After the Illume demonstration, participants showed a marked shift in their understanding of how AI fits within thematic analysis. As shown in the figure below , the majority strongly agreed that Illume was easy to use and would make their analysis process faster.

  1. I found Illume easy to use. (perceived ease of use)
  2. I would be able to explain where Illume was used in my workflow. (ease of use, usefulness)
  3. I would be able to explain why Illume was used in my workflow. (ease of use, usefulness)
  4. I am confident in the accuracy of Illume. (usefulness)
  5. I am confident in being able to integrate Illume into my existing workflows. (ease of use)
  6. I think Illume would make my current analysis process faster. (usefulness)
  7. I would use Illume in my workflow. (intention to use)

Design Solution

We concluded our FYDP journey with an award-winning presentation, showcasing a working platform hosted on Vercel. This milestone reflected not only technical achievement, but also the impact and relevance of the problem Illume set out to address. It is fitting to end with the same framework that began this report: the double-diamond design process. In the problem space, we identified a significant challenge in urban planning—the manual, resource-intensive analysis of civic engagement data that fails to leverage advancing technologies. Through interviews and collaboration with planning experts, we gained insights into a field that was initially unfamiliar, allowing us to refine and validate our problem statement.

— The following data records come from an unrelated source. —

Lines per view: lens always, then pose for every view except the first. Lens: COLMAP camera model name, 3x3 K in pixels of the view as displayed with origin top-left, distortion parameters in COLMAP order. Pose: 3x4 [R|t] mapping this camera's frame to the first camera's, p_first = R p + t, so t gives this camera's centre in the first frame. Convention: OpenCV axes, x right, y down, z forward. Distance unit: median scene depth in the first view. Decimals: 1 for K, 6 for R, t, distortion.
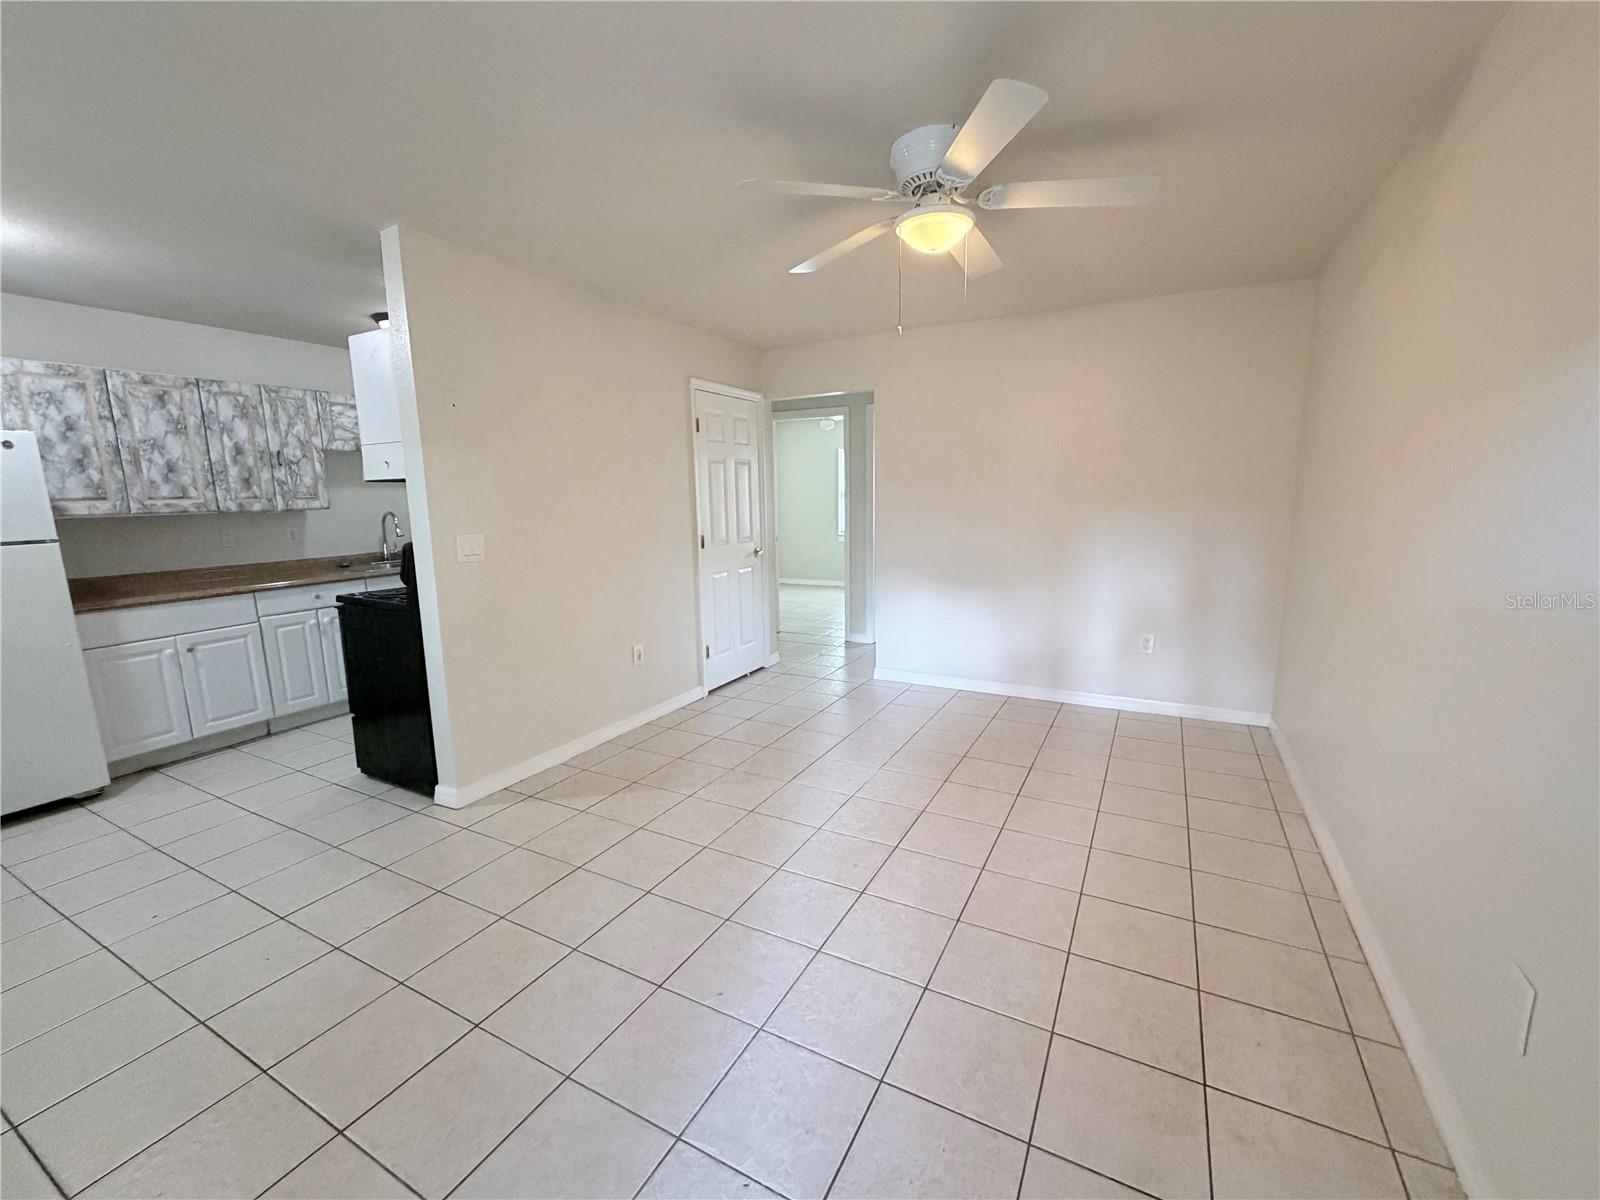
lens RADIAL K [[663.9, 0, 800.0], [0, 663.9, 600.0], [0, 0, 1]] dist [-0.000040, 0.000484]
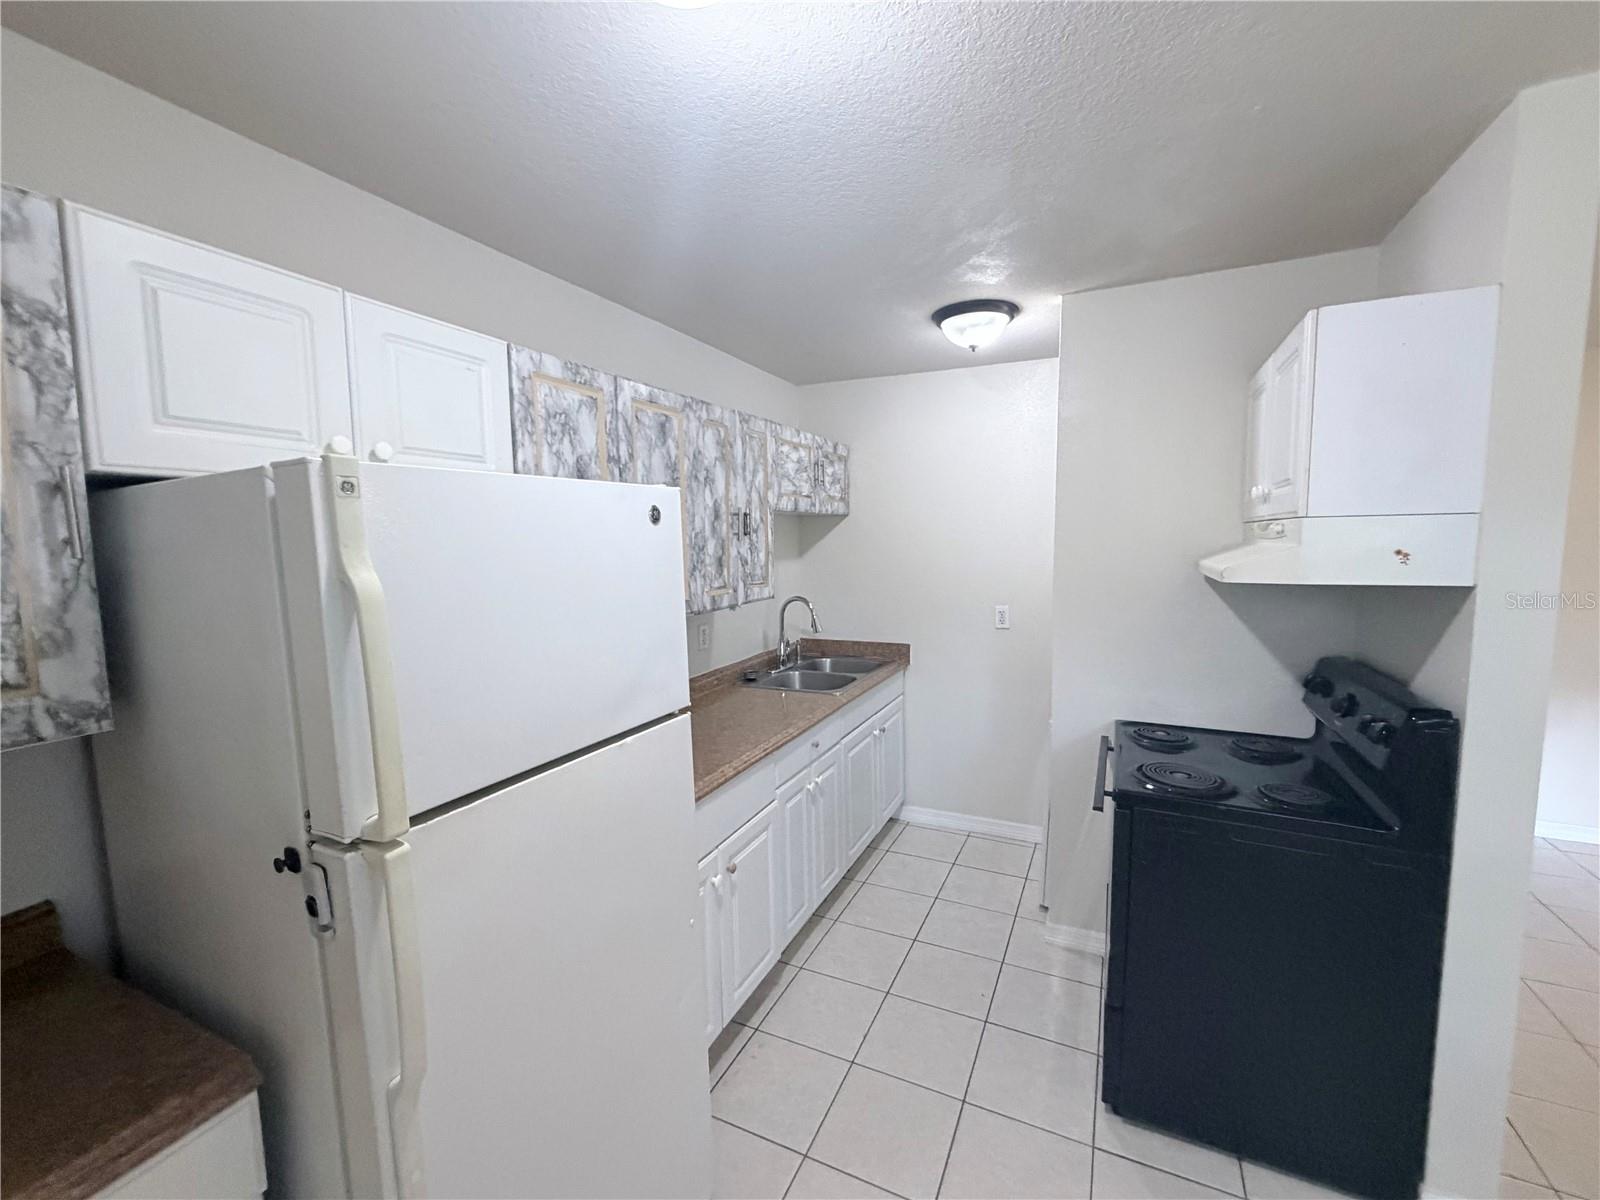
lens RADIAL K [[663.9, 0, 800.0], [0, 663.9, 600.0], [0, 0, 1]] dist [-0.000040, 0.000484]
pose [[0.998749, 0.001368, 0.049977, -0.823717], [0.001931, 0.997825, -0.065885, -0.105924], [-0.049959, 0.065900, 0.996575, 0.393189]]
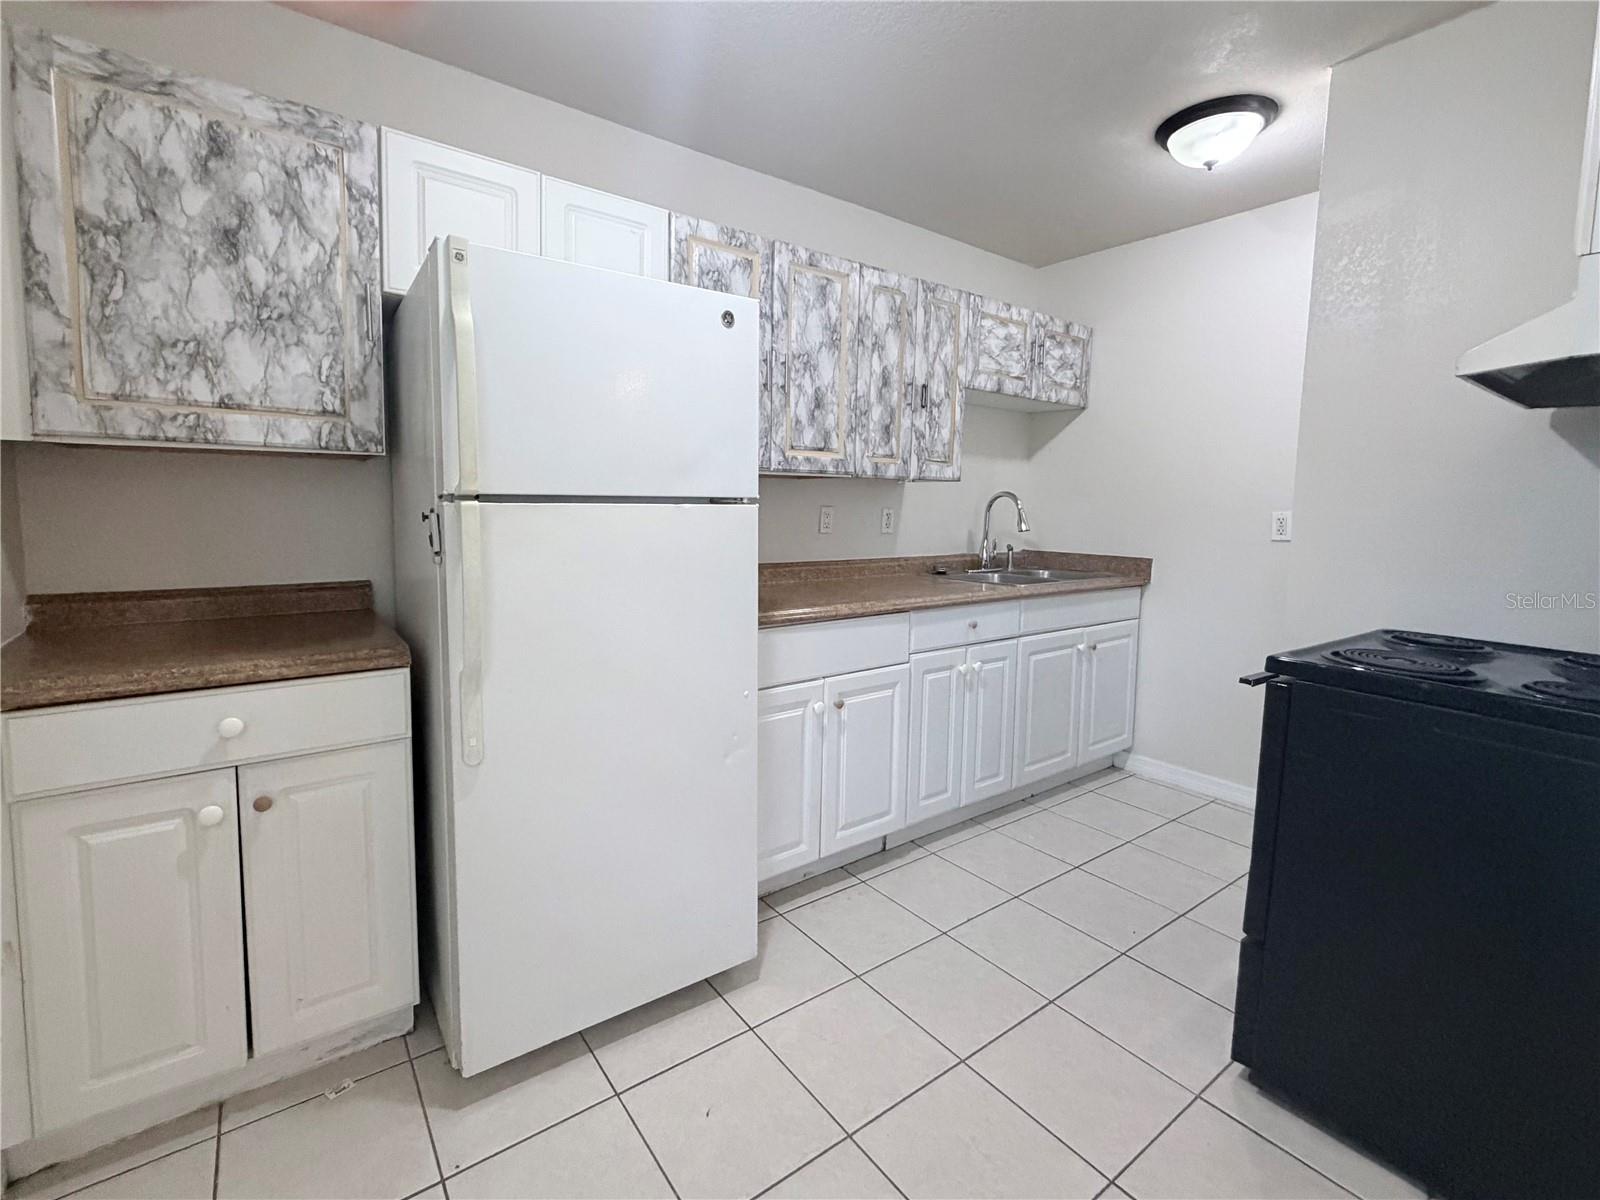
lens RADIAL K [[706.7, 0, 755.3], [0, 706.7, 563.2], [0, 0, 1]] dist [-0.000513, -0.000228]
pose [[0.892463, 0.073908, -0.445026, -0.666616], [-0.107706, 0.992868, -0.051105, -0.006983], [0.438075, 0.093541, 0.894058, 0.379395]]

Transitioning into the solution space, we developed the first iteration of Illume. This tool focuses on thematic analysis of textual civic engagement data, paired with a human-in-the-loop verification process that empowers users with granular control over their analysis. Our validation interviews with planners and students confirmed Illume’s usability, usefulness, and transparency. Participants not only valued the time savings, but also expressed confidence that they could clearly explain where and why the tool was used in their workflows.

Beyond the double-diamond, Illume aligns with broader global frameworks. From the UN’s Sustainable Development Goal 11 (Sustainable Cities and Communities) to SDG 16 (Peace, Justice, and Strong Institutions), Illume contributes—albeit in a small way— to a shared future where civic technologies support trust, inclusivity, and effective governance.

Ultimately, Illume is more than a prototype. It is a glimpse of the future of civic intelligence— one where technology assists, but never replaces, human expertise in shaping the communities we live in.

To recap the alignment between identified problems and our solution, our research highlighted several key challenges in the civic engagement data analysis process. Each of these is directly addressed by Illume’s core features:


  • Challenge: Manual, resource-intensive analysis.
    Illume’s Solution: Thematic analysis reduces initial processing time by 50–80% through automated categorization.
  • Challenge: Concerns about trust and transparency in AI tools.
    Illume’s Solution: Human-in-the-loop validation ensures accuracy while maintaining essential oversight and judgment.
  • Challenge: Difficulty explaining how conclusions were reached.
    Illume’s Solution: Step-by-step traceability documents each decision for complete transparency.
  • Challenge: Existing digital tools overwhelm users with complexity.
    Illume’s Solution: User-centered interface simplifies the workflow with an intuitive design focused on clarity.
  • Challenge: Fear that AI will replace human expertise.
    Illume’s Solution: AI is deliberately positioned as an assistant, preserving the critical role of human insight in the analysis process.

Reflections

Through our interviews, we identified several priority areas for future development and consideration. These include, but are not limited to:

  • Standardization: Establishing consistent data analysis procedures within planning teams and across municipalities.
  • Customization: Adding more user-driven features such as exploratory visualizations and collaborative tools.
  • Privacy & Ethics: Building privacy-by-design features, ensuring compliance with MFIPPA and the Canadian Institute of Planners (CIP) professional code of conduct. This includes removing personally identifiable information (PII) and addressing other potential sources of bias.